Personal information
- Full name: John Joseph Hassett
- Date of birth: 15 August 1880
- Place of birth: Geelong, Victoria
- Date of death: 7 September 1942 (aged 62)
- Place of death: Liverpool, New South Wales
- Position(s): Rover

Playing career^{1}
- Years: Club / Games (Goals)
- 1902–05: South Melbourne / 38 (22)
- 1907–09: Geelong / 34 (29)
- Total:  / 72 (51)
- ^{1} Playing statistics correct to the end of 1909.

= Jack Hassett =

Australian rules footballer

Jack Hassett (15 August 1880 – 7 September 1942) was an Australian rules footballer who played with South Melbourne and Geelong in the Victorian Football League (VFL).

==Family==
The son of John James Hassett (1858–1919), and Honora (Nora) Hassett (1853–1911), nee Mulcahy, John Joseph Hassett was born on 15 August 1880 in Geelong.

==Football==
Hassett was a follower and his career had a degree of controversy.

===Port Melbourne (VFA)===
Despite the fact that he lived in Geelong, his first senior games were with Port Melbourne in the Victorian Football Association.

===South Melbourne (VFL)===
Having returned to Geelong in 1901, he began playing with South Melbourne in 1902; and, although the VFL permit committee apparently disapproved, nothing was done to prevent him. Hassett went on to play a total of 38 games over three and a half seasons with South, but controversy attended him once more when, after alleged involvement in misdemeanours during a trip to Sydney, he was sacked.

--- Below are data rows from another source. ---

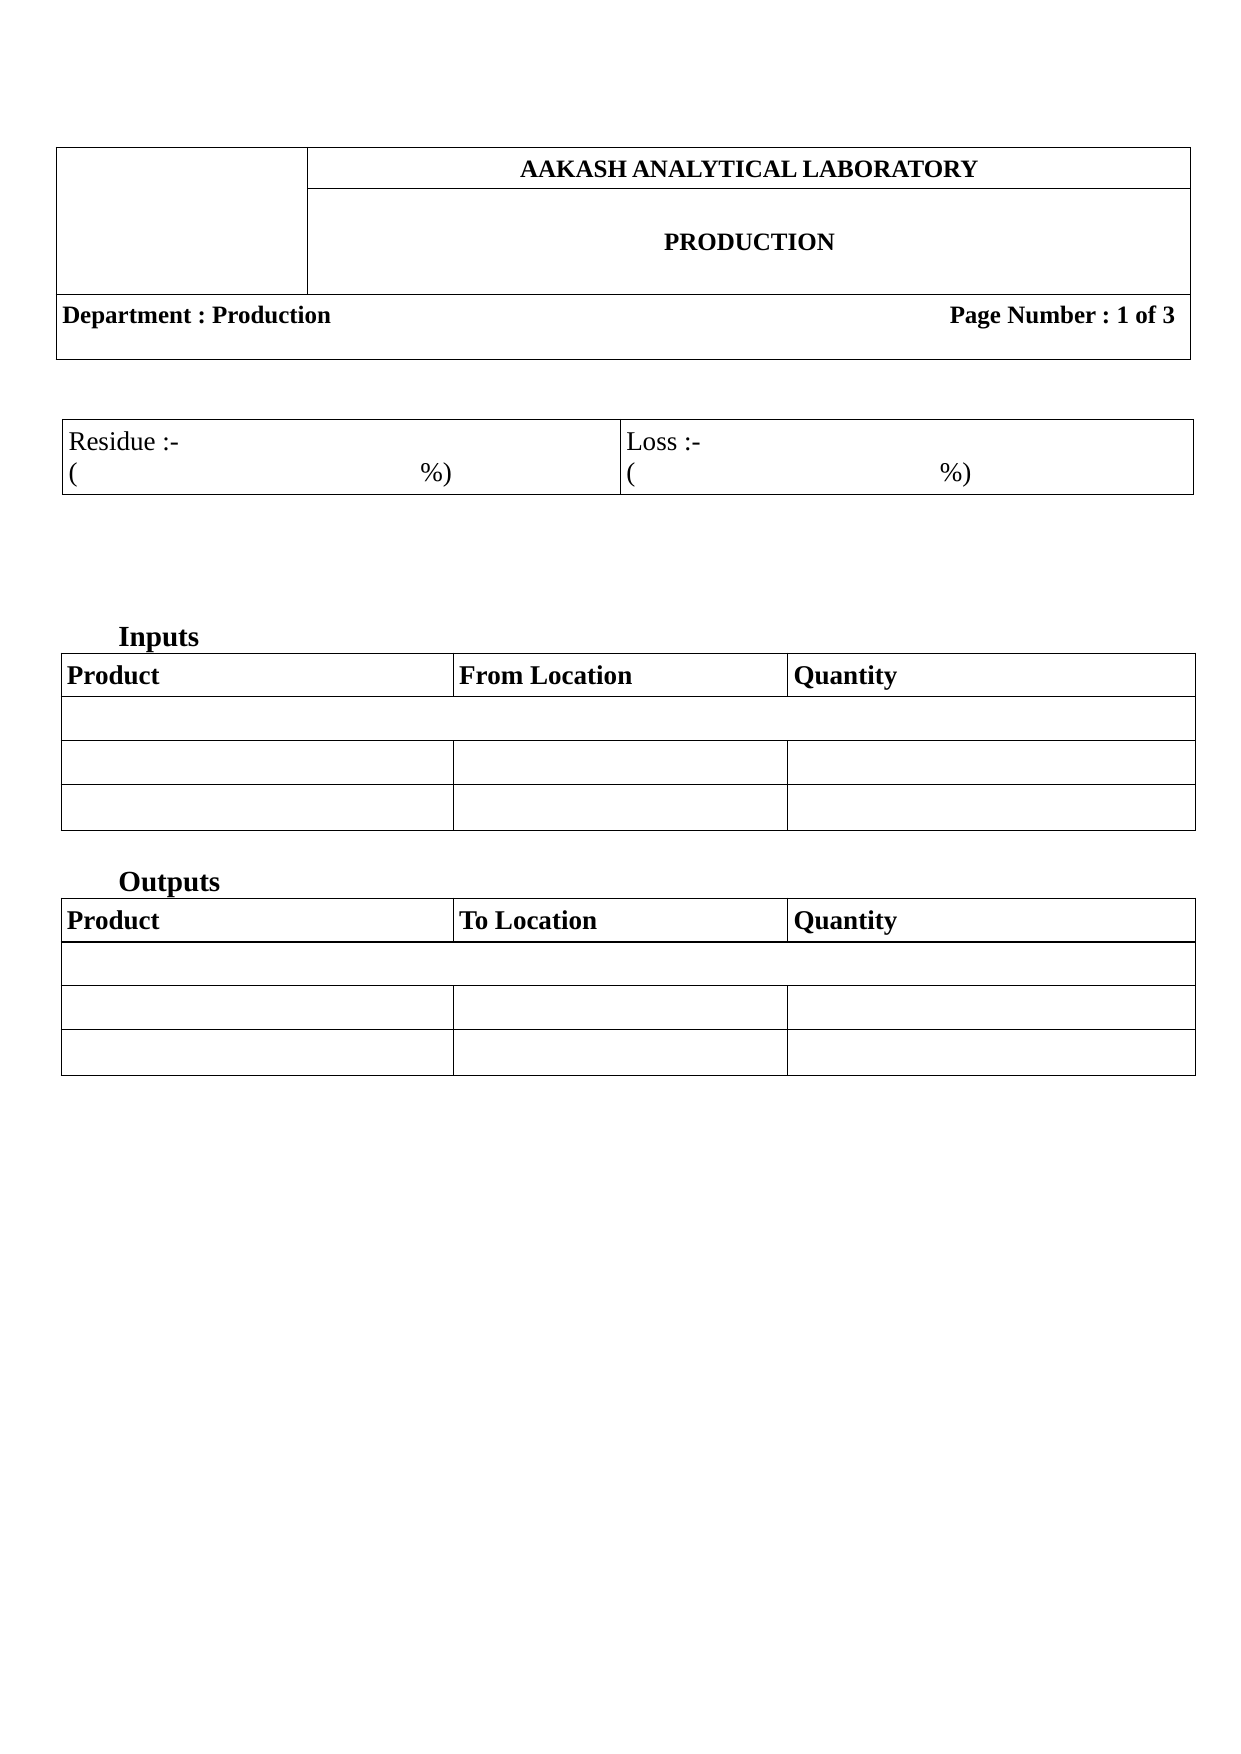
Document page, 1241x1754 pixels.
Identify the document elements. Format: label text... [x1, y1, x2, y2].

table_cell <x.from_location.name> [454, 741, 787, 783]
table_header Product [62, 654, 453, 696]
table_header Product [62, 899, 453, 941]
table_cell [454, 785, 787, 829]
table_header Quantity [788, 654, 1195, 696]
table_cell <for each="x in ProductionReport.outputs"> [62, 943, 1195, 985]
table_cell <x.to_location.name> [454, 986, 787, 1029]
table_header To Location [454, 899, 787, 941]
table_cell <x.product.name> [62, 986, 453, 1029]
table_cell <for each="x in ProductionReport.inputs"> [62, 697, 1195, 740]
table_cell [788, 1030, 1195, 1075]
table_cell <x.quantity> [788, 986, 1195, 1029]
text </if> [118, 495, 1122, 526]
text Outputs [118, 864, 1122, 898]
table_cell Loss :-<x.fd_mb_loss> (<x.fd_mb_loss_percent>%) [621, 420, 1193, 493]
table_cell </for> [62, 1030, 453, 1075]
table_cell [454, 1030, 787, 1075]
table_header From Location [454, 654, 787, 696]
table_cell </for> [62, 785, 453, 829]
table_header Quantity [788, 899, 1195, 941]
text Inputs [118, 619, 1122, 653]
table_cell <x.product.name> [62, 741, 453, 783]
text </for> [118, 526, 1122, 557]
table_cell Residue :-<x.fd_mb_residue> (<x.fd_mb_residue_percent>%) [63, 420, 620, 493]
table_cell <x.quantity> [788, 741, 1195, 783]
table_cell [788, 785, 1195, 829]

=== North Broken Hill (BHFL) ===
In 1906, he played with the North Broken Hill Football Club in the Broken Hill Football League, and, in Adelaide on Saturday 25 August, playing as the captain of the Combined Barrier Ranges Football team, he was best-on-the-ground (kicking 3 goals) in the team that lost to a combined SAFL side 6.7 (43) to 9.14 (68). He returned to Victoria on 21 September 1906.

===Geelong (VFL)===
On 12 June 1907, Hassett was cleared from Broken hill to play with Geelong, and soon showed that he had lost none of his dash, agility and long kicking prowess.

He spent a further three years with Geelong; and played a further 34 VFL games before his career ended after a serious ankle injury and then failing to appear when selected a few weeks later.

==Death==
He died at Liverpool, New South Wales on 7 September 1942.